En passant, quand il parle d'«écrans», Joseph Gordon-Levitt parle du grand, du petit et même du minuscule, celui des téléphones. Tous ont leur rôle à jouer dans Don Jon.

Autour de la table familiale chez les Martello, les yeux de papa sont rivés sur la télévision qui diffuse des émissions sportives, et ceux de frangine, sur son cellulaire. Pendant que maman tente sans trop de succès de (re)bâtir des ponts entre «son» monde.

À l'écoute

Une idée, des personnages - «qui ne sont pas des archétypes, je crois, mais qui représentent une vision des choses» - et une histoire. Le projet s'annonçait bien. En fait, pas tant que ça.

«Il me manquait un ton. Je ne trouvais rien qui me satisfaisait jusqu'à ce que je travaille sur 50/50 avec Seth Rogen.» Une comédie douce-amère, où l'humour venait des personnages. Et sur un sujet qui, à première vue, ne prêtait pas à rire. Le cancer.

Joseph Gordon-Levitt a été séduit. À partir de là, l'écriture de Don Jon a vraiment décollé. Son maître d'oeuvre aussi.

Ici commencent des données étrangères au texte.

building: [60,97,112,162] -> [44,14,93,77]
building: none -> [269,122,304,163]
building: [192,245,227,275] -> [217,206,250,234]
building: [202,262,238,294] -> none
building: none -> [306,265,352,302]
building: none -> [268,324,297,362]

Cette expérience, il l'a adorée. Même si, honnêtement, au départ, il a écrit pour lui, sans penser à la suite des choses. Mais ses premières lectrices - sa mère, «féministe qui a été des combats des années 60 et 70», et Scarlett Johansson - ont été charmées, touchées. Très positives. Et critiques. Les choses sont alors allées de l'avant. Avec, pourquoi s'en priver, les conseils des pros avec qui il travaillait.

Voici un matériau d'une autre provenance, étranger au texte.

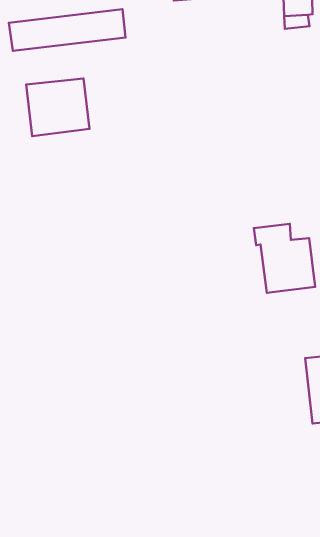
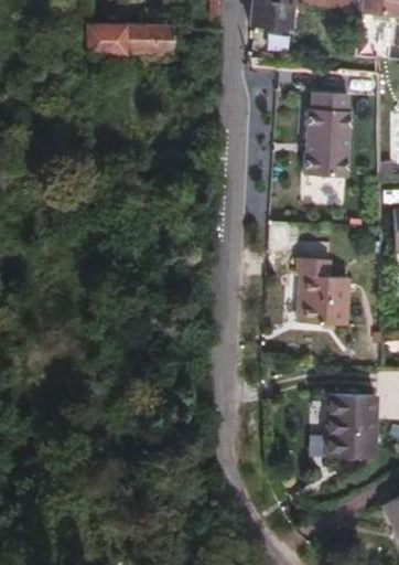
building: none -> [305,94,355,180]
building: [26,79,90,136] -> none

Ainsi, il a terminé la première version du scénario pendant le tournage de The Dark Knight Rises. Il a donc évoqué le projet avec Chris Nolan.

«J'ai eu le sentiment qu'il me prenait au sérieux parce qu'il a commencé, non pas à me dire: "Bravo! Ne lâche pas", mais à me poser des questions difficiles.» Auxquelles Joseph Gordon-Levitt a eu à trouver des réponses en cours de route. En découvrant combien être aux commandes, c'est aussi être à l'écoute.

> Don Jon prend l'affiche le 27 septembre.